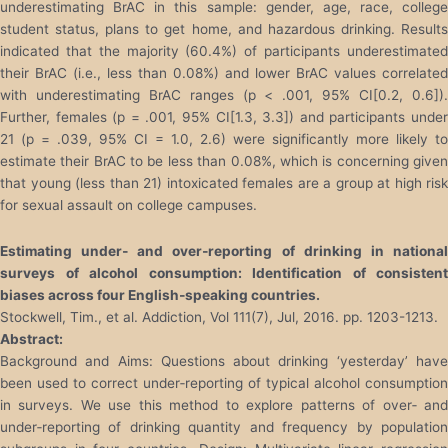
underestimating BrAC in this sample: gender, age, race, college
student status, plans to get home, and hazardous drinking. Results
indicated that the majority (60.4%) of participants underestimated
their BrAC (i.e., less than 0.08%) and lower BrAC values correlated
with underestimating BrAC ranges (p < .001, 95% CI[0.2, 0.6]).
Further, females (p = .001, 95% CI[1.3, 3.3]) and participants under
21 (p = .039, 95% CI = 1.0, 2.6) were significantly more likely to
estimate their BrAC to be less than 0.08%, which is concerning given
that young (less than 21) intoxicated females are a group at high risk
for sexual assault on college campuses.
Estimating under
‐
and over
‐
reporting of drinking in nationa
surveys of alcohol consumption: Identification of consistent
biases across four English
‐
speaking countries.
Stockwell, Tim., et al. Addiction, Vol 111(7), Jul, 2016. pp. 1203-1213.
Abstract:
Background and Aims: Questions about drinking ‘yesterday’ have
been used to correct under‐reporting of typical alcohol consumption
in surveys. We use this method to explore patterns of over‐ and
under‐reporting of drinking quantity and frequency by population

● ● ● ● ● ● ●

### Work request
Check each line of the data above for the word "BrAC", then state how many lines have it. Give the number alone.

### Solution
4